Top places the world's students want to live, work
19% say they would prefer to work in U.S. post-graduation
The United States' economic ills and sputtering employment landscape have done little to dampen college students' enthusiasm about living and working in the country.
In a survey of 4,341 students across the globe, 19 percent of respondents said they would prefer to work in the U.S. post-graduation over any other country, according to Universum, a recruiting, branding and research firm.
"It's still the dream to come to the United States, where there will be unlimited opportunities," said Melissa Murray Bailey, president of Universum Americas.
Students gave a variety of reasons for wanting to make the U.S. their home if offered a job there.
"I feel great affection for the country and I see great opportunities for growth," said one student. Meanwhile another noted, "It's the biggest economy on the planet and home of the biggest enterprises as well."
Other English-speaking nations were among the most popular destinations. The United Kingdom came in second, with 12 percent of the vote, followed by Australia, with 8 percent, and Canada at 6 percent. Germany, also at 6 percent, was the top non-English destination, followed by France, Switzerland, Sweden, Japan, and Spain.
Bailey attributed the dominance of English-speaking nations to almost-universal use of the language. "No matter where they're from, most students have had to learn English," she said.
Among cities, New York topped Universum's list, with 15 percent of students saying they would want to relocate to the city if offered a job there. London, came in second with 11 percent, and San Francisco, Paris and Sydney all tied for third with 4 percent each. Others in the top 10 were Berlin, Stockholm, Hong Kong, Los Angeles and Singapore.
The job prospects in most of these markets have not been very robust, but many students still thought opportunities were available in their field. Business students, for example, cited finance jobs as a reason to find New York and London attractive. IT majors named San Francisco because of all the software and dot-com companies based in the area.
But there were a litany of other reasons students were drawn to these cities.
New York's diversity, for example, makes the city a magnet. "(Students) know the city is not homogenous," said Bailey. "They think, 'In New York, even if I'm different, there will be a lot of people like me.'"
Students also cited New York's culture, opportunities to network, and entertainment venues. Most students, though, focused on career advancement.
"This city has more publishing houses than any other place in the world," said one pragmatic English major.
London devotees mentioned its "awesome culture" and its history. They also noted its close proximity to Europe for travel.
Those who preferred Sydney talked more about lifestyle: They liked the idea of living right near the beach.
For Paris lovers, the city's beauty is the biggest draw.

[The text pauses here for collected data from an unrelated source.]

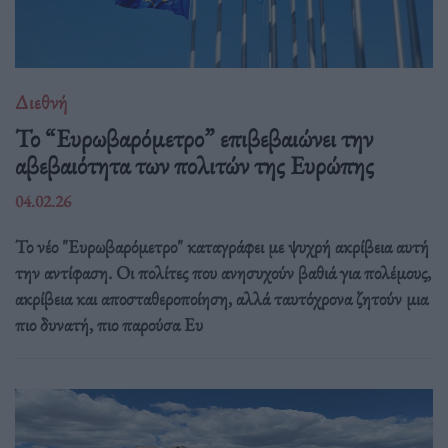
Διεθνή
Το “Ευρωβαρόμετρο” επιβεβαιώνει την
αβεβαιότητα των πολιτών της Ευρώπης
04.02.26
Το νέο "Ευρωβαρόμετρο" καταγράφει με ψυχρή ακρίβεια αυτή
την αντίφαση. Oι πολίτες που ανησυχούν βαθιά για πολέμους,
ακρίβεια και αποσταθεροποίηση, αλλά ταυτόχρονα ζητούν μια
πιο δυνατή, πιο παρούσα Ευ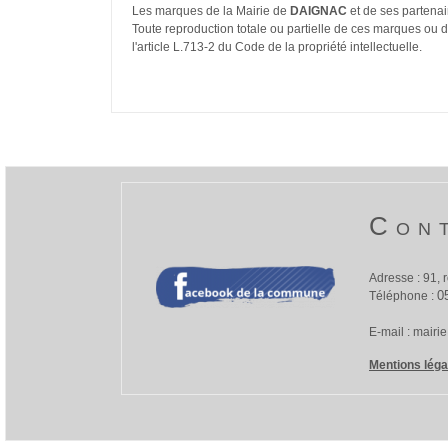
Les marques de la Mairie de
DAIGNAC
et de ses partenai
Toute reproduction totale ou partielle de ces marques ou d
l'article L.713-2 du Code de la propriété intellectuelle.
Con
Adresse :
91, 
0
Téléphone :
E-mail :
mairi
Mentions léga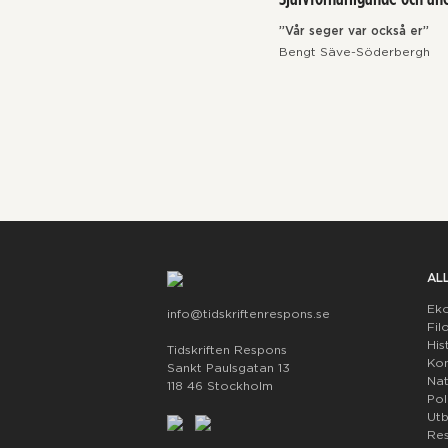
”Vår seger var också er”
Bengt Säve-Söderbergh
AL
Ek
info@tidskriftenrespons.se
Fil
His
Tidskriften Respons
Kon
Sankt Paulsgatan 13
Nat
118 46 Stockholm
Pol
Utb
Res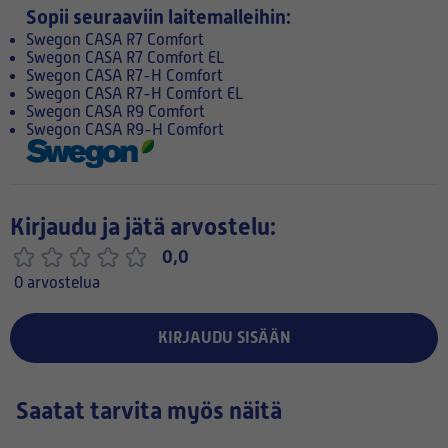
Sopii seuraaviin laitemalleihin:
Swegon CASA R7 Comfort
Swegon CASA R7 Comfort EL
Swegon CASA R7-H Comfort
Swegon CASA R7-H Comfort EL
Swegon CASA R9 Comfort
Swegon CASA R9-H Comfort
Kirjaudu ja jätä arvostelu:
0,0
0 arvostelua
KIRJAUDU SISÄÄN
Saatat tarvita myös näitä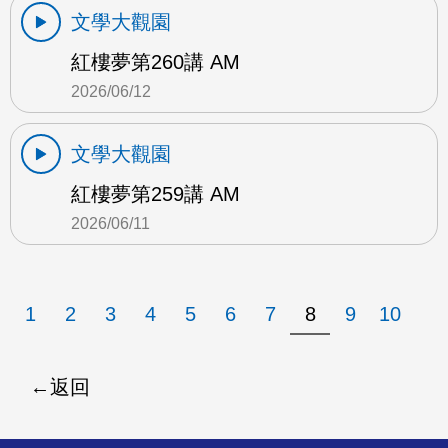
文學大觀園
紅樓夢第260講 AM
2026/06/12
文學大觀園
紅樓夢第259講 AM
2026/06/11
1
2
3
4
5
6
7
8
9
10
返回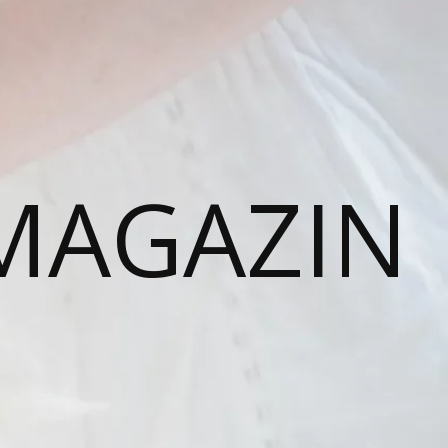
MAGAZIN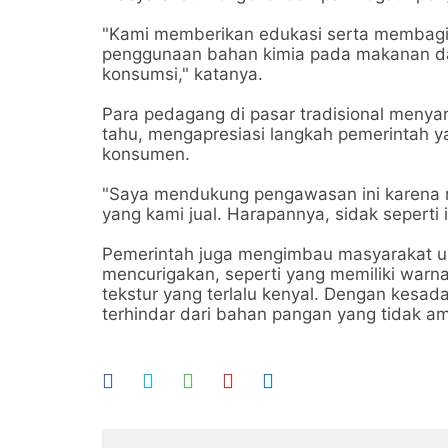
"Kami memberikan edukasi serta membagika
penggunaan bahan kimia pada makanan dan
konsumsi," katanya.
Para pedagang di pasar tradisional menyam
tahu, mengapresiasi langkah pemerintah
konsumen.
"Saya mendukung pengawasan ini karena 
yang kami jual. Harapannya, sidak seperti i
Pemerintah juga mengimbau masyarakat u
mencurigakan, seperti yang memiliki warn
tekstur yang terlalu kenyal. Dengan kesad
terhindar dari bahan pangan yang tidak a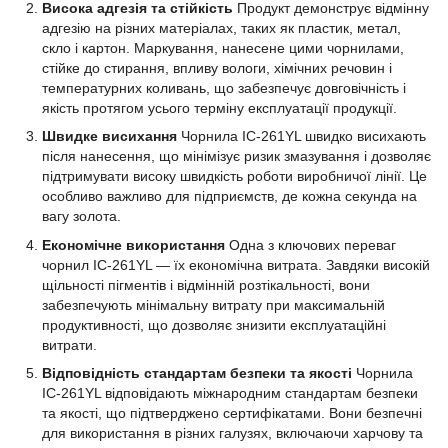
Висока адгезія та стійкість
Продукт демонструє відмінну
адгезію на різних матеріалах, таких як пластик, метал,
скло і картон. Маркування, нанесене цими чорнилами,
стійке до стирання, впливу вологи, хімічних речовин і
температурних коливань, що забезпечує довговічність і
якість протягом усього терміну експлуатації продукції.
Швидке висихання
Чорнила IC-261YL швидко висихають
після нанесення, що мінімізує ризик змазування і дозволяє
підтримувати високу швидкість роботи виробничої лінії. Це
особливо важливо для підприємств, де кожна секунда на
вагу золота.
Економічне використання
Одна з ключових переваг
чорнил IC-261YL — їх економічна витрата. Завдяки високій
щільності пігментів і відмінній розтікальності, вони
забезпечують мінімальну витрату при максимальній
продуктивності, що дозволяє знизити експлуатаційні
витрати.
Відповідність стандартам безпеки та якості
Чорнила
IC-261YL відповідають міжнародним стандартам безпеки
та якості, що підтверджено сертифікатами. Вони безпечні
для використання в різних галузях, включаючи харчову та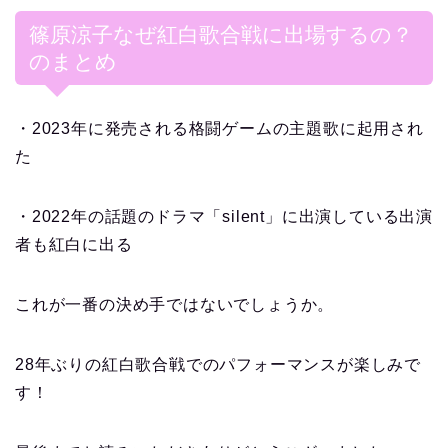
篠原涼子なぜ紅白歌合戦に出場するの？
のまとめ
・2023年に発売される格闘ゲームの主題歌に起用され
た
・2022年の話題のドラマ「silent」に出演している出演
者も紅白に出る
これが一番の決め手ではないでしょうか。
28年ぶりの紅白歌合戦でのパフォーマンスが楽しみで
す！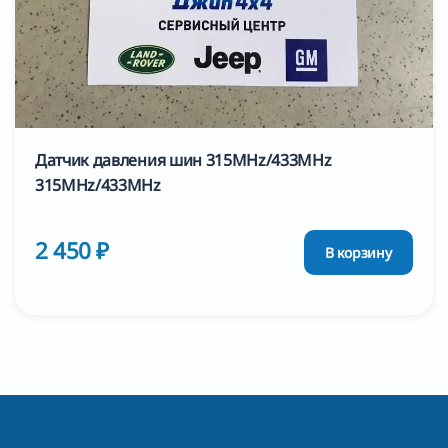
Датчик давления шин 315MHz/433MHz
315MHz/433MHz
2 450 ₽
В корзину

While some students just wanted to stay close to home, a vast majority were willing to pack up and go. The survey revealed that 95 percent would either absolutely or possibly be willing to work abroad.
About a quarter of the students surveyed were from the U.S., who generally displayed less desire to live abroad, said Bailey. Meanwhile, foreign students regard a stint overseas as a "rite of passage," she said.

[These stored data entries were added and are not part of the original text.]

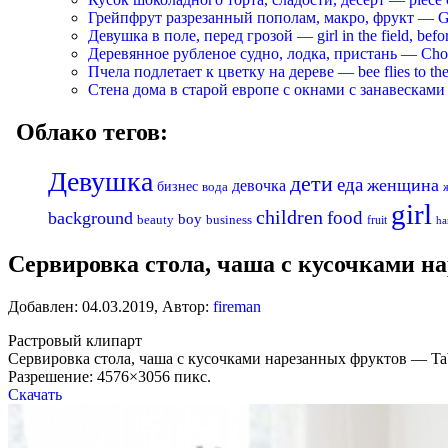
Грейпфрут разрезанный пополам, макро, фрукт — Grapef
Девушка в поле, перед грозой — girl in the field, befo
Деревянное рубленое судно, лодка, пристань — Chopp
Пчела подлетает к цветку на дереве — bee flies to the 
Стена дома в старой европе с окнами с занавесками —
Облако тегов:
Девушка
дети
еда
женщина
девочка
бизнес
вода
girl
children
food
background
boy
business
beauty
fruit
ha
Сервировка стола, чаша с кусочками нарез
Добавлен:
04.03.2019
,
Автор:
fireman
Растровый клипарт
Сервировка стола, чаша с кусочками нарезанных фруктов — Table se
Разрешение: 4576×3056 пикс.
Скачать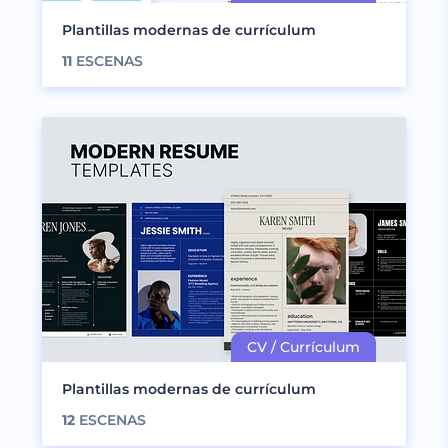
Plantillas modernas de currículum
11
ESCENAS
Plantillas modernas de currículum
12
ESCENAS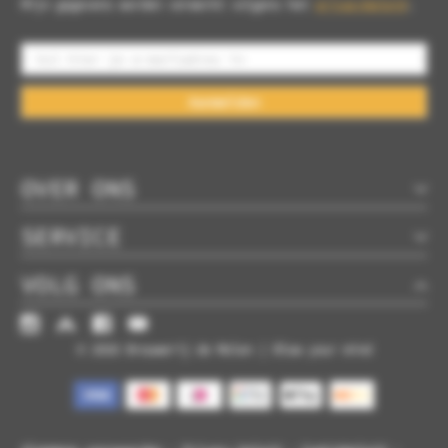
Mijn gegevens worden verwerkt volgens het
privacybeleid
.
Aanmelden
OVER ONS
SERVICE
VOLG ONS
© 2026 Brouwerij de Molen | Blow your mind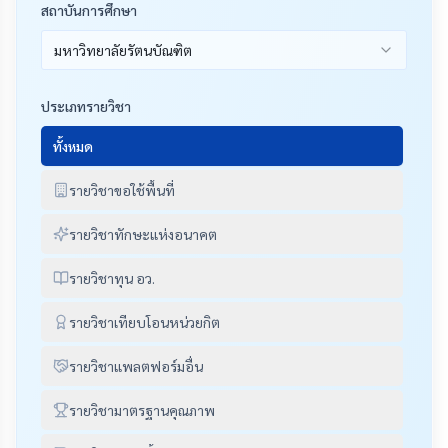
สถาบันการศึกษา
มหาวิทยาลัยรัตนบัณฑิต
ประเภทรายวิชา
ทั้งหมด
รายวิชาขอใช้พื้นที่
รายวิชาทักษะแห่งอนาคต
รายวิชาทุน อว.
รายวิชาเทียบโอนหน่วยกิต
รายวิชาแพลตฟอร์มอื่น
รายวิชามาตรฐานคุณภาพ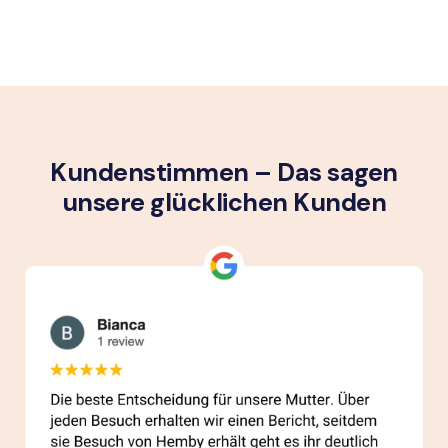
Kundenstimmen – Das sagen
unsere glück­lichen Kunden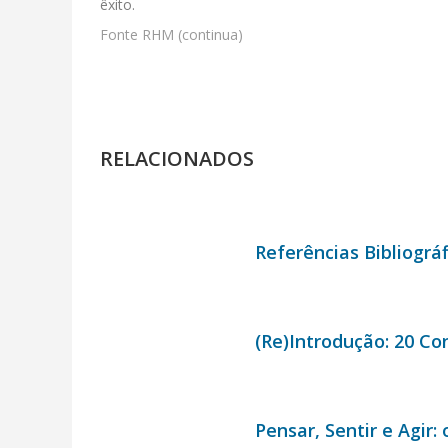
êxito.
Fonte RHM (continua)
RELACIONADOS
Referências Bibliográf
(Re)Introdução: 20 Co
Pensar, Sentir e Agir: 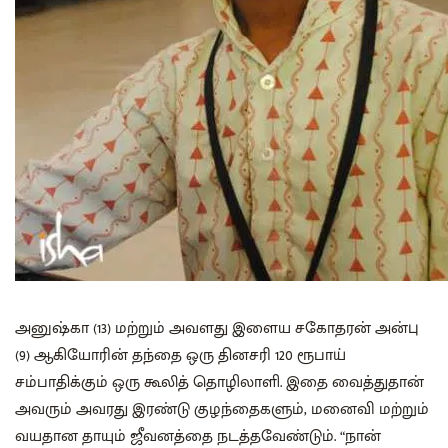
அனுஷ்கா (13) மற்றும் அவளது இளைய சகோதரன் அன்பு
(9) ஆகியோரின் தந்தை ஒரு தினசரி 120 ரூபாய்
சம்பாதிக்கும் ஒரு கூலித் தொழிலாளி. இதை வைத்துதான்
அவரும் அவரது இரண்டு குழந்தைகளும், மனைவி மற்றும்
வயதான தாயும் ஜீவனத்தை நடத்தவேண்டும். “நான்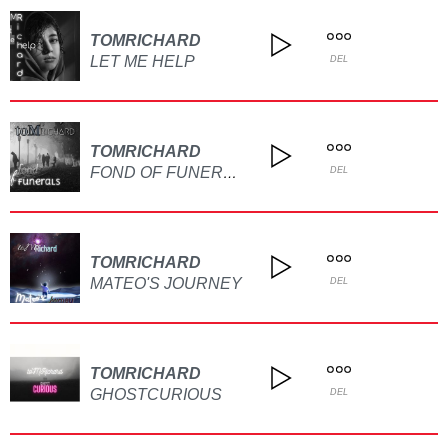
TOMRICHARD
LET ME HELP
DEL
TOMRICHARD
FOND OF FUNERALS
DEL
TOMRICHARD
MATEO'S JOURNEY
DEL
TOMRICHARD
GHOSTCURIOUS
DEL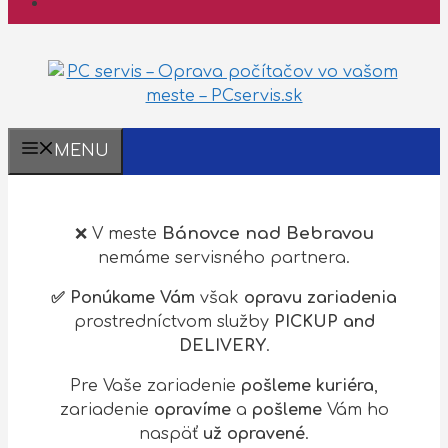
MENU
Bánovce nad Bebravou
❌ V meste
nemáme servisného partnera.
✅ Ponúkame Vám
však
opravu zariadenia
prostredníctvom služby
PICKUP and
DELIVERY
.
Pre Vaše zariadenie
pošleme kuriéra
,
zariadenie
opravíme
a
pošleme
Vám ho
naspäť
už opravené
.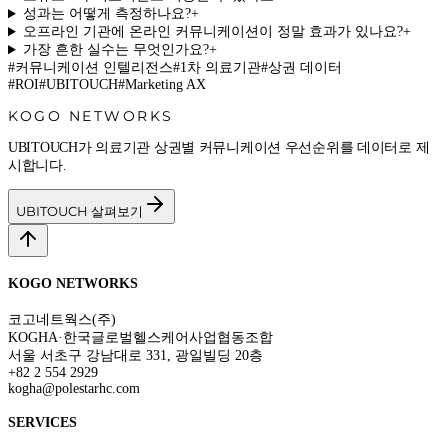
성과는 어떻게 측정하나요?
+
오프라인 기관에 온라인 커뮤니케이션이 정말 효과가 있나요?
+
가장 흔한 실수는 무엇인가요?
+
#
커뮤니케이션 인텔리전스
#
1차 의료기관
#
상권 데이터
#
ROI
#
UBITOUCH
#
Marketing AX
KOGO NETWORKS
UBITOUCH가 의료기관 상권별 커뮤니케이션 우선순위를 데이터로 제
시합니다.
UBITOUCH 살펴보기
KOGO NETWORKS
코고네트웍스(주)
KOGHA·한국글로벌헬스케어사업협동조합
서울 서초구 강남대로 331, 광일빌딩 20층
+82 2 554 2929
kogha@polestarhc.com
SERVICES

Besides New York, San Francisco and Los Angeles, the other top 10 U.S. cities students said they would like to move to included Chicago, Boston, Washington, Seattle, San Diego, Atlanta, and Denver.
Universum surveyed the students between October 2012 and January 2013. Their average age was 23.7 years and their most common fields of study were business (32 percent), engineering (20 percent), humanities (17 percent) and natural sciences (12 percent).